Objective: To assess maternal and pediatrician perceptions of mother-infant readiness for postpartum discharge and the impact of this decision making during the neonatal period.
Methodology: We performed a prospective cohort study of mothers and healthy term infants during the first month of life. On nursery discharge and 1 month later, mothers and practitioners completed self-administered questionnaires assessing the discharge decision, maternal confidence in newborn care, and the adequacy of the length of obstetric care. We used Fisher exact tests, Wilcoxon tests, and exact logistic regression for analysis.

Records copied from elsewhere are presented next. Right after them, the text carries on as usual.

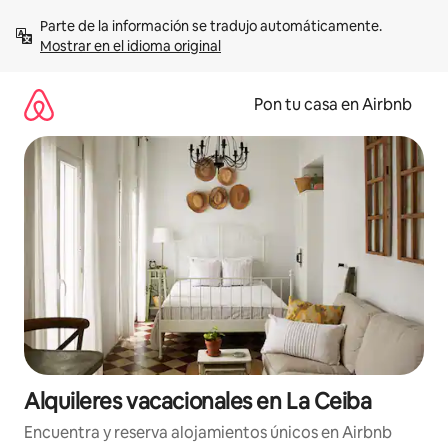
Omite
Parte de la información se tradujo automáticamente. 
el
Mostrar en el idioma original
contenido
Pon tu casa en Airbnb
Alquileres vacacionales en La Ceiba
Encuentra y reserva alojamientos únicos en Airbnb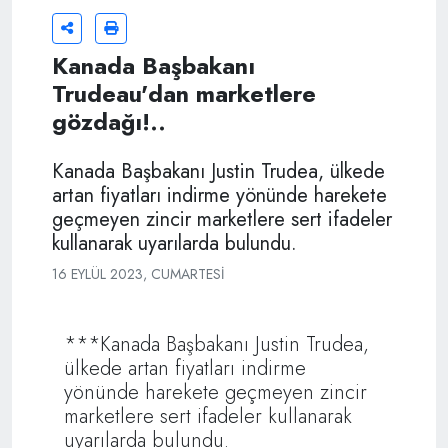
Kanada Başbakanı
Trudeau'dan marketlere
gözdağı!..
Kanada Başbakanı Justin Trudea, ülkede
artan fiyatları indirme yönünde harekete
geçmeyen zincir marketlere sert ifadeler
kullanarak uyarılarda bulundu.
16 EYLÜL 2023, CUMARTESI
***Kanada Başbakanı Justin Trudea,
ülkede artan fiyatları indirme
yönünde harekete geçmeyen zincir
marketlere sert ifadeler kullanarak
uyarılarda bulundu.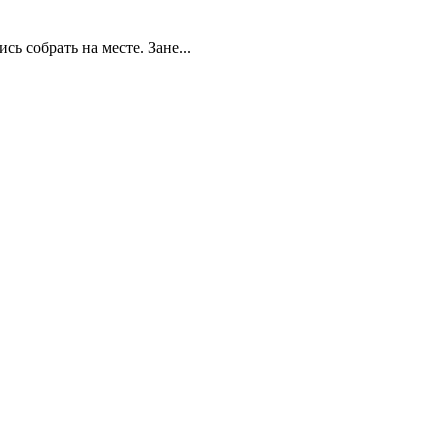
ь собрать на месте. Зане...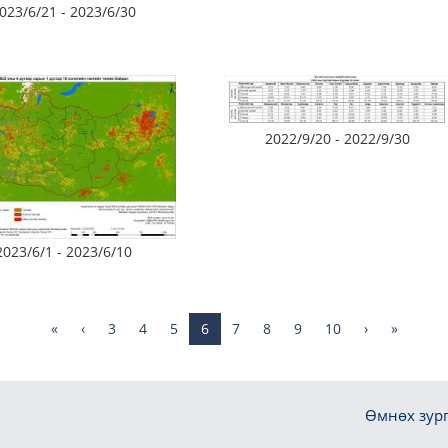
023/6/21 - 2023/6/30
2022/9/20 - 2022/9/30
2023/6/1 - 2023/6/10
«
‹
3
4
5
6
7
8
9
10
›
»
Өмнөх зург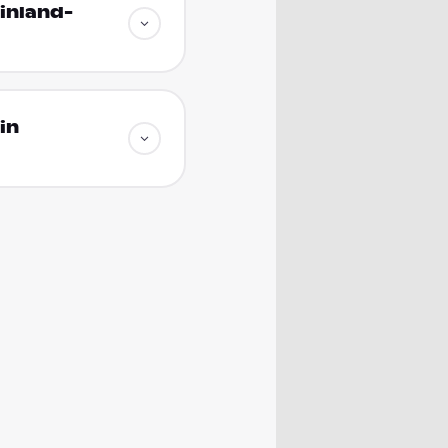
inland-
in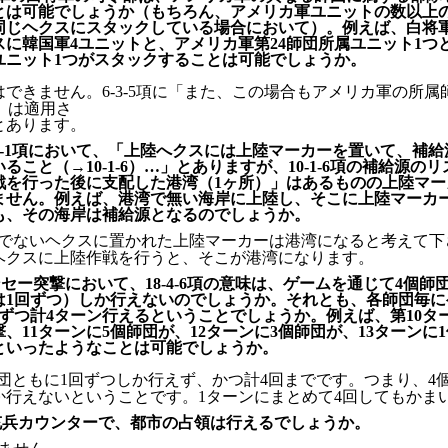
とは可能でしょうか（もちろん、アメリカ軍ユニットの数以上
同じヘクスにスタックしている場合において）。例えば、白将
スに韓国軍4ユニットと、アメリカ軍第24師団所属ユニット1つ
ユニット1つがスタックすることは可能でしょうか。
はできません。6-3-5項に「また、この場合もアメリカ軍の所属
2）は適用さ
とあります。
-4-1項において、「上陸へクスには上陸マーカーを置いて、補
ること（→10-1-6）…」とありますが、10-1-6項の補給源の
戦を行った後に支配した港湾（1ヶ所）」はあるものの上陸マー
ません。例えば、港湾で無い海岸に上陸し、そこに上陸マーカ
も、その海岸は補給源となるのでしょうか。
でないヘクスに置かれた上陸マーカーは港湾になると考えて下
ヘクスに上陸作戦を行うと、そこが港湾になります。
セー突撃において、18-4-6項の意味は、ゲームを通じて4個師
は1回ずつ）しか行えないのでしょうか。それとも、各師団毎に
回ずつ計4ターン行えるということでしょうか。例えば、第10タ
、11ターンに5個師団が、12ターンに3個師団が、13ターンに
といったようなことは可能でしょうか。
団ともに1回ずつしか行えず、かつ計4回までです。つまり、4個
か行えないということです。1ターンにまとめて4回してもかま
充兵カウンターで、都市の占領は行えるでしょうか。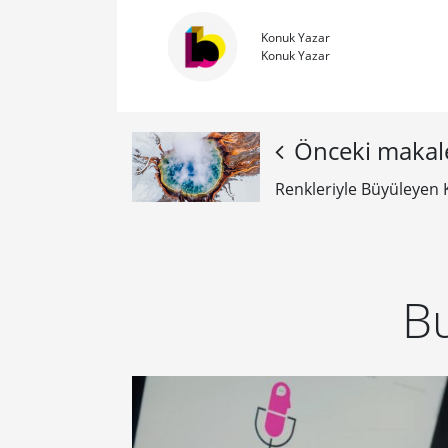
Konuk Yazar
Konuk Yazar
Önceki makal
Renkleriyle Büyüleyen 
Bu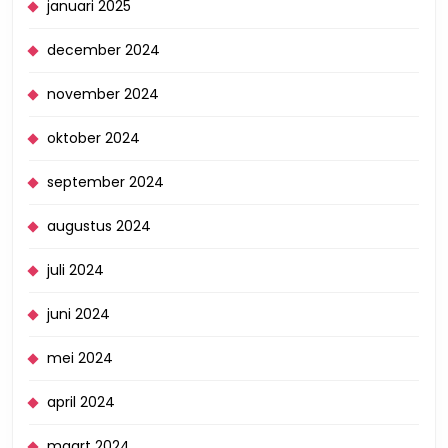
januari 2025
december 2024
november 2024
oktober 2024
september 2024
augustus 2024
juli 2024
juni 2024
mei 2024
april 2024
maart 2024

Results: Twenty percent of 55 mother-infant pairs were classified as unready at postpartum discharge. Maternal education less than high school was a significant predictor for lack of readiness (P =.01). During the month after discharge, unready mothers identified themselves as being less happy, made twice as many phone calls on behalf of their infants, and more often placed their infants in the prone sleeping position (P <.01 for each) when compared with ready mothers. The latter 2 variables remained significant in multivariate analyses. The percent agreement between mothers and practitioners about readiness was 92% on discharge but 59% (kappa = 0.09; P =.34) 1 month later.
Conclusions: Maternal and pediatric perceptions of readiness for postpartum discharge of mothers and infants show substantial variation on the day of discharge and over time.